# [Exercise directions]
Write the data out again, character for character, with no images.

[Source information]

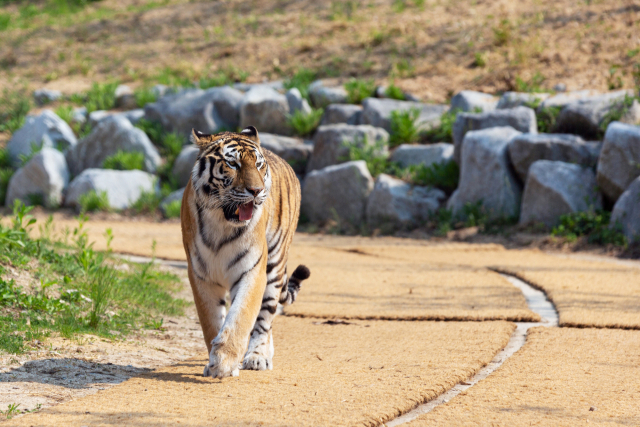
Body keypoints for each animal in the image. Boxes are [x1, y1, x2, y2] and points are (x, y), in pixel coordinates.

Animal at [180, 125, 310, 380]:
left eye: (258, 165)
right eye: (233, 164)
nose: (257, 190)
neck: (220, 223)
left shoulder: (252, 271)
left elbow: (241, 316)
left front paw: (224, 361)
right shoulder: (201, 276)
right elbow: (211, 322)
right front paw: (216, 363)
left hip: (274, 265)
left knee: (264, 319)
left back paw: (258, 356)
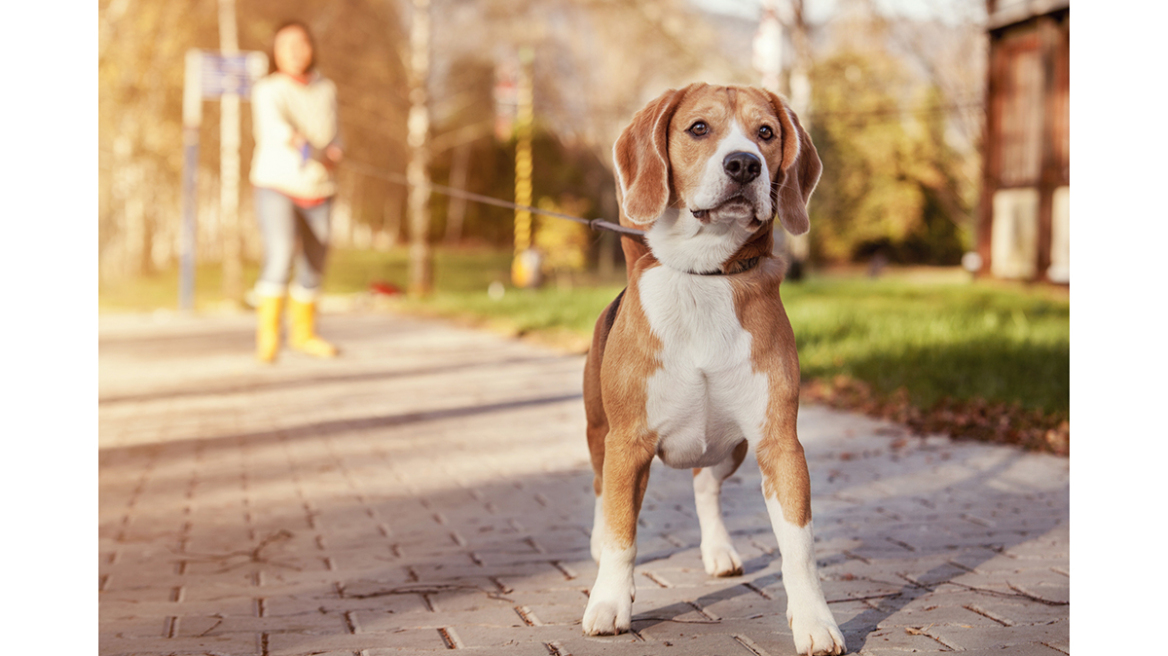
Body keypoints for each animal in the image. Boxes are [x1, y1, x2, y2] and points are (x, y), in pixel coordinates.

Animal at [588, 82, 845, 653]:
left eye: (766, 132)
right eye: (699, 128)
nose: (744, 164)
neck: (705, 275)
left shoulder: (779, 444)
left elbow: (800, 547)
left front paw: (815, 621)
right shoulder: (628, 443)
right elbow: (621, 535)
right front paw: (609, 602)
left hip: (732, 448)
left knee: (705, 485)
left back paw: (718, 550)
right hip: (600, 434)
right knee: (603, 492)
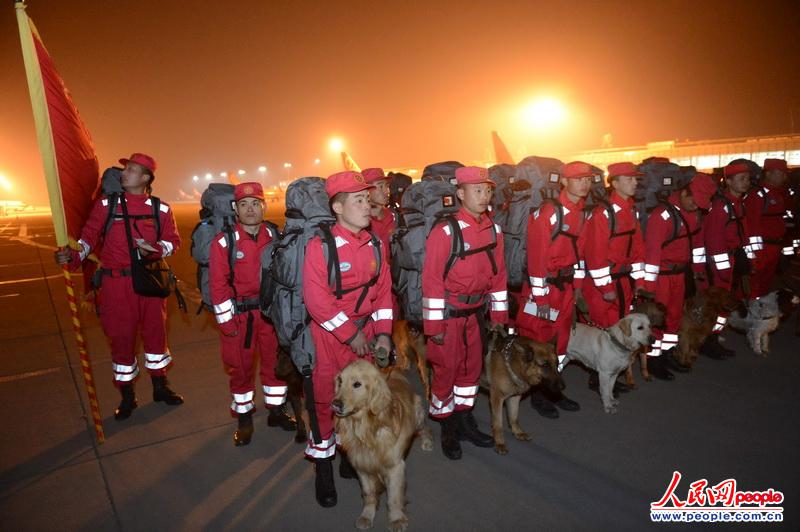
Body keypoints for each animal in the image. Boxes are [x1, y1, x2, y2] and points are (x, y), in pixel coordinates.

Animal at [332, 360, 434, 528]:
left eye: (357, 384)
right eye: (340, 381)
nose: (335, 404)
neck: (366, 430)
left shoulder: (395, 467)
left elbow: (393, 498)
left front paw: (396, 519)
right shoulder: (362, 466)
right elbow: (368, 494)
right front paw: (367, 515)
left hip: (418, 416)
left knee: (425, 428)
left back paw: (427, 441)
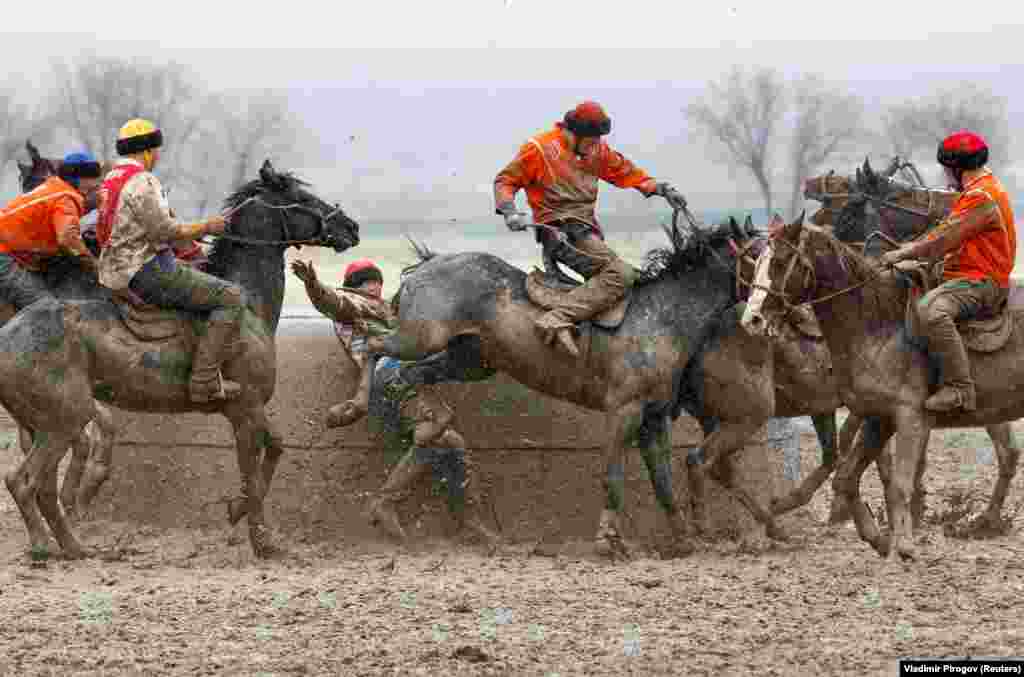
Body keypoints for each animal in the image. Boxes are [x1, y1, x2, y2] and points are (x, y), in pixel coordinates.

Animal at [0, 159, 362, 561]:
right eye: (300, 196)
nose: (351, 227)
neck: (248, 301)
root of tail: (9, 332)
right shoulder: (246, 409)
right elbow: (253, 475)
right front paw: (262, 540)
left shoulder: (248, 408)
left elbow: (277, 448)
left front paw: (237, 509)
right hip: (64, 420)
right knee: (25, 481)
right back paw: (45, 545)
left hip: (45, 423)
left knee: (41, 485)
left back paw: (72, 545)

[/Source information]

# [The answer]
Body keypoints for each animal in the image. Boxes are [x1, y1, x2, y2] and points are (x, y), in pixel coordinates.

Animal at [180, 125, 310, 380]:
left eye: (258, 165)
right eye: (233, 164)
nose: (257, 190)
neck: (220, 223)
left shoulder: (252, 271)
left elbow: (241, 316)
left front paw: (224, 361)
right shoulder: (201, 276)
right elbow: (211, 322)
right front paw: (216, 363)
left hip: (274, 265)
left knee: (264, 319)
left back paw: (258, 356)
Body keypoints for each animal in the image. Boxes are [x1, y1, x2, y2] and points are (x, y), in pixel coordinates.

Animal at [588, 82, 845, 653]:
left eye: (766, 132)
right eye: (699, 128)
nose: (744, 164)
neck: (705, 275)
left shoulder: (779, 444)
left elbow: (800, 547)
left front paw: (815, 621)
right shoulder: (628, 443)
right elbow: (621, 535)
right front paw: (609, 602)
left hip: (732, 448)
left knee: (705, 485)
left back paw: (718, 550)
right hip: (600, 434)
right knee: (603, 492)
Body keypoints for each animal in the image. Boxes are [x1, y1, x2, y2] and points are (x, y), in pixel coordinates.

Animal at [332, 360, 434, 528]:
left eye: (357, 384)
right eye: (340, 381)
nose: (335, 404)
neck: (366, 430)
left shoulder: (395, 467)
left elbow: (393, 498)
left front paw: (396, 519)
right shoulder: (362, 466)
right elbow: (368, 494)
right front paw: (367, 515)
left hip: (418, 416)
left knee: (425, 428)
left back paw: (427, 441)
Body keypoints for each animal in the image. Boxes are [x1, y1, x2, y2] and points are (x, y), in pixel coordinates.

Animal at [0, 159, 362, 561]:
right eye: (300, 196)
nose: (351, 227)
neck: (248, 301)
root of tail: (9, 332)
right shoulder: (246, 409)
right elbow: (253, 475)
right front paw: (262, 540)
left shoulder: (248, 408)
left elbow: (277, 448)
left front paw: (237, 509)
right hip: (64, 420)
right knee: (25, 481)
right back paw: (45, 545)
left hip: (45, 423)
left knee: (41, 485)
left back paw: (72, 545)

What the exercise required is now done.